Thirdly and finally: the idea of a creator God who created a rational and ordered universe was one of the foundational ideas which gave rise to modern science in the first place. Many of the earliest scientists (or ‘natural philosophers’, as they would have been called then) were believers. Much of modern science rests on the foundation of an ordered and rational universe – however there is no explanation given as to why this is the case: It just is because it is.
If evolution is becoming a religion without a God, to my mind it is undermining the very foundations which it is built on.
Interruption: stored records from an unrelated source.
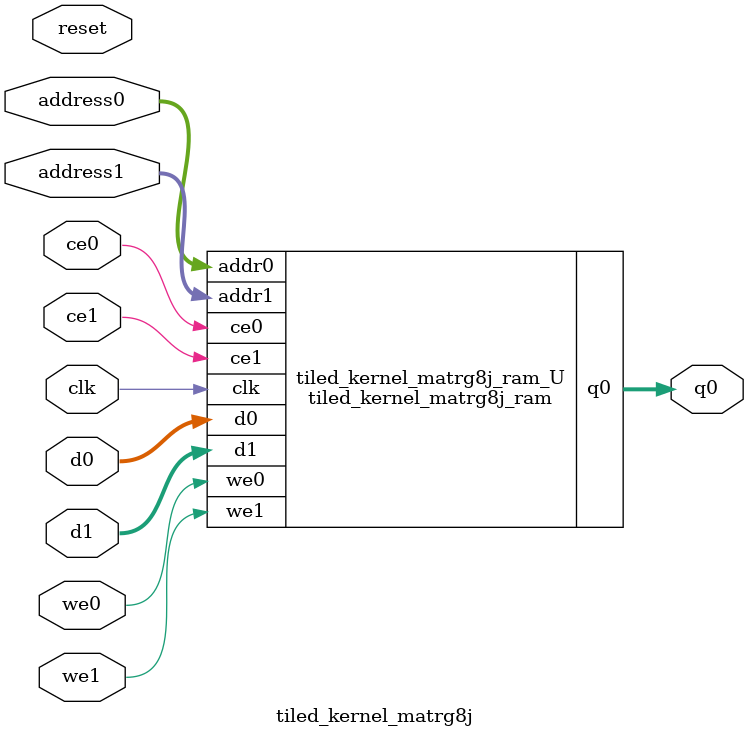
<source format=v>

`timescale 1 ns / 1 ps
module tiled_kernel_matrg8j_ram (addr0, ce0, d0, we0, q0, addr1, ce1, d1, we1,  clk);

parameter DWIDTH = 32;
parameter AWIDTH = 10;
parameter MEM_SIZE = 784;

input[AWIDTH-1:0] addr0;
input ce0;
input[DWIDTH-1:0] d0;
input we0;
output reg[DWIDTH-1:0] q0;
input[AWIDTH-1:0] addr1;
input ce1;
input[DWIDTH-1:0] d1;
input we1;
input clk;

(* ram_style = "block" *)reg [DWIDTH-1:0] ram[0:MEM_SIZE-1];




always @(posedge clk)  
begin 
    if (ce0) 
    begin
        if (we0) 
        begin 
            ram[addr0] <= d0; 
            q0 <= d0;
        end 
        else 
            q0 <= ram[addr0];
    end
end


always @(posedge clk)  
begin 
    if (ce1) 
    begin
        if (we1) 
        begin 
            ram[addr1] <= d1; 
        end 
    end
end


endmodule


`timescale 1 ns / 1 ps
module tiled_kernel_matrg8j(
    reset,
    clk,
    address0,
    ce0,
    we0,
    d0,
    q0,
    address1,
    ce1,
    we1,
    d1);

parameter DataWidth = 32'd32;
parameter AddressRange = 32'd784;
parameter AddressWidth = 32'd10;
input reset;
input clk;
input[AddressWidth - 1:0] address0;
input ce0;
input we0;
input[DataWidth - 1:0] d0;
output[DataWidth - 1:0] q0;
input[AddressWidth - 1:0] address1;
input ce1;
input we1;
input[DataWidth - 1:0] d1;



tiled_kernel_matrg8j_ram tiled_kernel_matrg8j_ram_U(
    .clk( clk ),
    .addr0( address0 ),
    .ce0( ce0 ),
    .we0( we0 ),
    .d0( d0 ),
    .q0( q0 ),
    .addr1( address1 ),
    .ce1( ce1 ),
    .we1( we1 ),
    .d1( d1 ));

endmodule


</source>
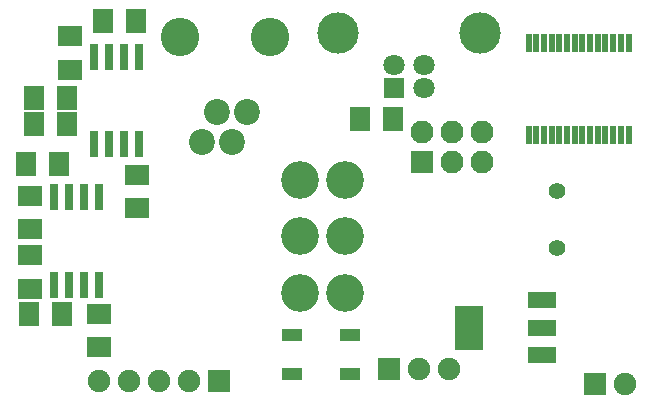
<source format=gbr>
G04 DipTrace 2.4.0.2*
%INBottomMask.gbr*%
%MOIN*%
%ADD42C,0.128*%
%ADD52C,0.0559*%
%ADD54C,0.1378*%
%ADD56C,0.0709*%
%ADD58R,0.0709X0.0709*%
%ADD60R,0.0669X0.0433*%
%ADD66C,0.0866*%
%ADD68C,0.126*%
%ADD70R,0.0315X0.0866*%
%ADD72C,0.0768*%
%ADD74R,0.0768X0.0768*%
%ADD76R,0.0197X0.063*%
%ADD82R,0.0787X0.0709*%
%ADD84R,0.0709X0.0787*%
%ADD86C,0.0748*%
%ADD88R,0.0748X0.0748*%
%ADD90R,0.0945X0.1496*%
%ADD92R,0.0959X0.0559*%
%FSLAX44Y44*%
G04*
G70*
G90*
G75*
G01*
%LNBotMask*%
%LPD*%
D92*
X22251Y7438D3*
Y6532D3*
Y5627D3*
D90*
X19814Y6532D3*
D88*
X11500Y4750D3*
D86*
X10500D3*
X9500D3*
X8500D3*
X7500D3*
D84*
X17286Y13502D3*
X16183D3*
X6437Y13312D3*
X5335D3*
X6249Y7000D3*
X5147D3*
D82*
X5187Y8938D3*
Y7836D3*
D84*
X6437Y14187D3*
X5335D3*
D82*
X7499Y5875D3*
Y6977D3*
X8761Y10511D3*
Y11613D3*
D84*
X7636Y16738D3*
X8738D3*
X5062Y12000D3*
X6164D3*
D76*
X25140Y12938D3*
X24884D3*
X24628D3*
X24373D3*
X24117D3*
X23861D3*
X23605D3*
X23349D3*
X23093D3*
X22837D3*
X22581D3*
X22325D3*
X22069D3*
X21813D3*
Y16009D3*
X22069D3*
X22325D3*
X22581D3*
X22837D3*
X23093D3*
X23349D3*
X23605D3*
X23861D3*
X24117D3*
X24373D3*
X24628D3*
X24884D3*
X25140D3*
D74*
X18259Y12071D3*
D72*
X19259D3*
X20259D3*
Y13071D3*
X19259D3*
X18259D3*
D70*
X5999Y10875D3*
X6499D3*
X6999D3*
X7499D3*
Y7962D3*
X6999D3*
X6499D3*
X5999D3*
X7312Y15562D3*
X7812D3*
X8312D3*
X8812D3*
Y12649D3*
X8312D3*
X7812D3*
X7312D3*
D68*
X14187Y7687D3*
Y9577D3*
Y11467D3*
X15687Y11469D3*
Y9579D3*
Y7689D3*
D88*
X24026Y4650D3*
D86*
X25026D3*
D88*
X17156Y5146D3*
D86*
X18156D3*
X19156D3*
D82*
X6511Y15136D3*
Y16238D3*
X5187Y9813D3*
Y10915D3*
D66*
X12424Y13717D3*
X11924Y12717D3*
X11424Y13717D3*
X10924Y12717D3*
D42*
X10174Y16216D3*
X13174D3*
D60*
X13928Y4997D3*
Y6296D3*
X15857D3*
Y4997D3*
D58*
X17336Y14508D3*
D56*
X18320D3*
Y15295D3*
X17336D3*
D54*
X20198Y16362D3*
X15458D3*
D52*
X22756Y11078D3*
Y9178D3*
M02*

</source>
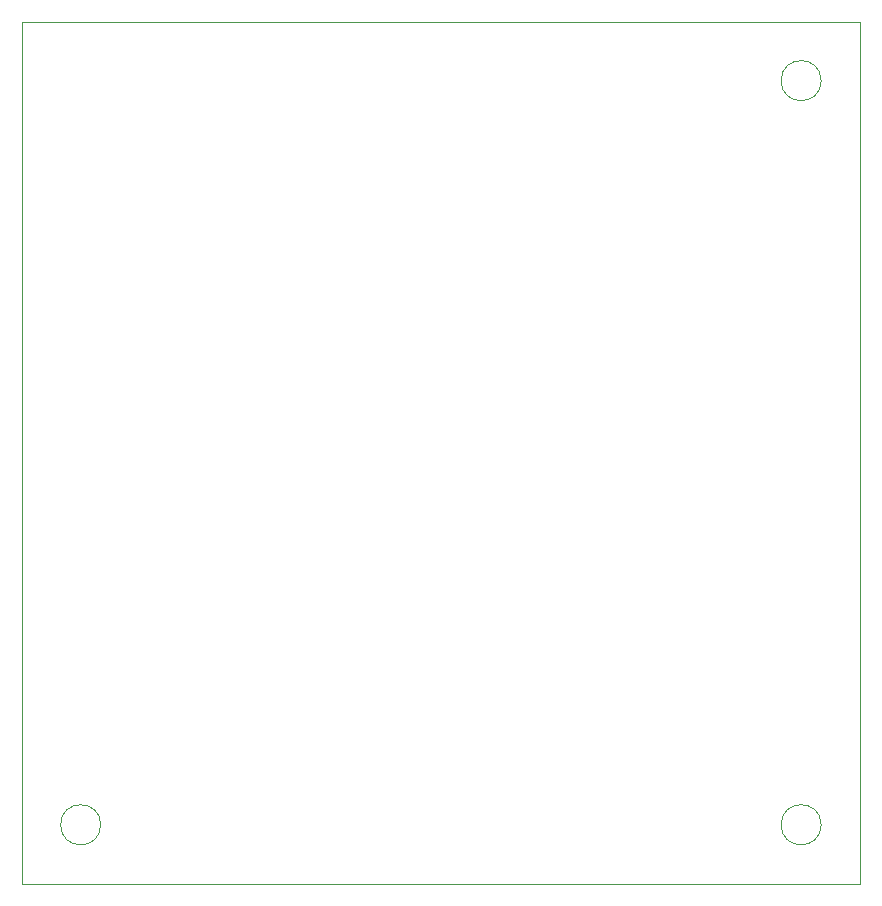
<source format=gm1>
%TF.GenerationSoftware,KiCad,Pcbnew,(6.0.9)*%
%TF.CreationDate,2024-07-14T14:50:05-07:00*%
%TF.ProjectId,RA_Controller,52415f43-6f6e-4747-926f-6c6c65722e6b,rev?*%
%TF.SameCoordinates,Original*%
%TF.FileFunction,Profile,NP*%
%FSLAX46Y46*%
G04 Gerber Fmt 4.6, Leading zero omitted, Abs format (unit mm)*
G04 Created by KiCad (PCBNEW (6.0.9)) date 2024-07-14 14:50:05*
%MOMM*%
%LPD*%
G01*
G04 APERTURE LIST*
%TA.AperFunction,Profile*%
%ADD10C,0.100000*%
%TD*%
G04 APERTURE END LIST*
D10*
X119730000Y-114507000D02*
G75*
G03*
X119730000Y-114507000I-1700000J0D01*
G01*
X113030000Y-46507000D02*
X184030000Y-46507000D01*
X184030000Y-46507000D02*
X184030000Y-119507000D01*
X184030000Y-119507000D02*
X113030000Y-119507000D01*
X113030000Y-119507000D02*
X113030000Y-46507000D01*
X180730000Y-114507000D02*
G75*
G03*
X180730000Y-114507000I-1700000J0D01*
G01*
X180730000Y-51507000D02*
G75*
G03*
X180730000Y-51507000I-1700000J0D01*
G01*
M02*

</source>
So in summary, let’s be clear about this: (1) I am not trying to say anything negative about evolution in this post. There are many Christians biologists who work in evolution (Denis Alexander – whote I mentioned above – for example, as well as Francis Collins – formerly director of the human genome project. To name but two examples).
(2) I am also not trying to defend creationism.
(3) My point is this: I think there are two definitions of the word ‘evolution’ now: evolution as the scientific theory, and evolution as the worldview built on the scientific theory – a worldview which goes way beyond the remit of the theory. This ‘evolution worldview’ seems to be godless and our society is coming to accept it more and more. This is what worries me.